Выслушав перевод, офицер что-то воскликнул. Полицейский замялся, подбирая нужное слово, а затем произнес:

– Дикость.

– Я надеюсь, что вы оцените то, что мы вас спасли, и разъясните своим, что мы обороняемся и вовсе не желаем зла простым советским людям. Подпишите, – офицер положил перед военврачом Красной армии на стол какую-то бумагу.

– Вы предлагаете сотрудничество? – не читая, спросил Альберт Валерьянович.

– Нет.
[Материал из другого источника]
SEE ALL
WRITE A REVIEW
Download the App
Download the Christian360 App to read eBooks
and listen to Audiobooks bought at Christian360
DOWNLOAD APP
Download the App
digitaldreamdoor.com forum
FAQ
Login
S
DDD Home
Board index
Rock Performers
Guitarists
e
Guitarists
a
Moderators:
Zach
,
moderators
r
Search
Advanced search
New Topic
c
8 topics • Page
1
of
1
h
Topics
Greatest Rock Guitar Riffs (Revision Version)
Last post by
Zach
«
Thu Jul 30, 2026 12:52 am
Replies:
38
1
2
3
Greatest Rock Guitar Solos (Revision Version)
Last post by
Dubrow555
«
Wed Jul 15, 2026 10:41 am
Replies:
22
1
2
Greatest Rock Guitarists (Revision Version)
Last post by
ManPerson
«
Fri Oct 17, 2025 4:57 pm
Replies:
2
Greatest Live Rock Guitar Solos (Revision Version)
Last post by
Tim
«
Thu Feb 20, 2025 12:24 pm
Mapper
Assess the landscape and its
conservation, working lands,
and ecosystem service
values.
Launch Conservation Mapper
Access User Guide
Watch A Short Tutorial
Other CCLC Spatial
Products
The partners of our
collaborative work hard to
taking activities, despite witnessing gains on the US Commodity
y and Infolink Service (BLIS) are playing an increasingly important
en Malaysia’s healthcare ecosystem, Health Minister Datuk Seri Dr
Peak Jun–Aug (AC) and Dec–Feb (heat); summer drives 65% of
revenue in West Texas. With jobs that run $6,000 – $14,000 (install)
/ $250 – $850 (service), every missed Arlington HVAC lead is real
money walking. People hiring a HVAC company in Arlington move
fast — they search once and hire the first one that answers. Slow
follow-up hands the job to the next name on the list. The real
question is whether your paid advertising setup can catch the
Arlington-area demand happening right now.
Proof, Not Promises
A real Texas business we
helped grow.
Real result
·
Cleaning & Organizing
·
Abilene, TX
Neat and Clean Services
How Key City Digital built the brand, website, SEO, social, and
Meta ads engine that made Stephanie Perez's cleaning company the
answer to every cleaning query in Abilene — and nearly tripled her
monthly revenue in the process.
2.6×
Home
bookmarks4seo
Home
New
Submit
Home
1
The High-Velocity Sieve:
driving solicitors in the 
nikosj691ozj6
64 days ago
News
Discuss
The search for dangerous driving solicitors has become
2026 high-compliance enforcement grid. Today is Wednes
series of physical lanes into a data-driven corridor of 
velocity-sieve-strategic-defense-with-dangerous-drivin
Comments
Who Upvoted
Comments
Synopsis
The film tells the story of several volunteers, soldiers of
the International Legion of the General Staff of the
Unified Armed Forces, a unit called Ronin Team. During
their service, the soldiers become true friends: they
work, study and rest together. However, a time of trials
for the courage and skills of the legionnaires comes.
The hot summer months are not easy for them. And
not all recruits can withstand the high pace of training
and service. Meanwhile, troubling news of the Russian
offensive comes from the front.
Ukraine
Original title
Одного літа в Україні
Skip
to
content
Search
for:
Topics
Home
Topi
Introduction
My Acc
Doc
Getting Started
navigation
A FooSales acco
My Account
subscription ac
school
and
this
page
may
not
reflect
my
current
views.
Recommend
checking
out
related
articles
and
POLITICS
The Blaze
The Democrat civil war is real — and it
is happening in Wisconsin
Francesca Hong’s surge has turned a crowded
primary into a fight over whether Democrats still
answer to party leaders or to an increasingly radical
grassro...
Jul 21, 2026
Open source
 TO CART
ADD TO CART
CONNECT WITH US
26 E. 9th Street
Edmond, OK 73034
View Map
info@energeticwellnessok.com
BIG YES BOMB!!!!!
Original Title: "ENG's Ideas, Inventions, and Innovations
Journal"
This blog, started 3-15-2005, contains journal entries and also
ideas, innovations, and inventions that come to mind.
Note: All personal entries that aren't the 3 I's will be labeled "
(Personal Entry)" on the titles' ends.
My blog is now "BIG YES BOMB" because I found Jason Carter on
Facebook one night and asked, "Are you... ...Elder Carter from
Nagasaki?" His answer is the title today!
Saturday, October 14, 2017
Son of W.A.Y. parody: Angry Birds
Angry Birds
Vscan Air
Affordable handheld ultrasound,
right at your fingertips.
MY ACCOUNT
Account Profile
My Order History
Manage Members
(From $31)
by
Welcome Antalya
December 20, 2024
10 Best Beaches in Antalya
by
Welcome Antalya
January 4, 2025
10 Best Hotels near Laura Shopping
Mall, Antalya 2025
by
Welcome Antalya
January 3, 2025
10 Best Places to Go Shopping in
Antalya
Содействие.

– Я не могу это подписать, но могу дать слово, что постараюсь донести своим товарищам доброжелательную позицию финского правительства относительно военнопленных, – уверил старший военфельдшер.

Офицер обвел взглядом худощавую фигуру Альберта Валерьяновича – голый, дрожащий от холода, тот держался гордо, с необыкновенным достоинством.

– Хорошо, я вам поверю, но учтите, я вас отошлю туда, откуда сбежать невозможно.

– А где Бронислав?

– Какой Бронислав? – переспросил офицер.

– Мой товарищ, с которым мы хотели бежать.

– На дне, – сказал офицер.

Альберт Валерьянович, глядя в лицо финну, не смог понять, говорит он правду или нет.

– Пошли, – сказал бывший городовой.

Альберта Валерьяновича отвели назад в кутузку, забрав его мокрую одежду.

– Отнесем в сушилку, завтра вернем, а пока вам принесут одеяло, – проворчал конвоир.

Он запер военфельдшера, оставив его в полной темноте.

* * *

И все-таки финский офицер обманул. Вечером в кутузку бросили голого и избитого Бронислава. Его спасли моряки финской береговой охраны. Вначале избили, затем дали глотнуть водки, узнав, что он коллега – моряк, а потом сдали тому же самому офицеру. Ничего подписывать Бронислав не стал, за что получил еще зуботычин и палок.

Через день под конвоем полицейских, в сопровождении того самого офицера Альберта Валерьяновича и Бронислава отправили в дальний лагерь на Аландские острова.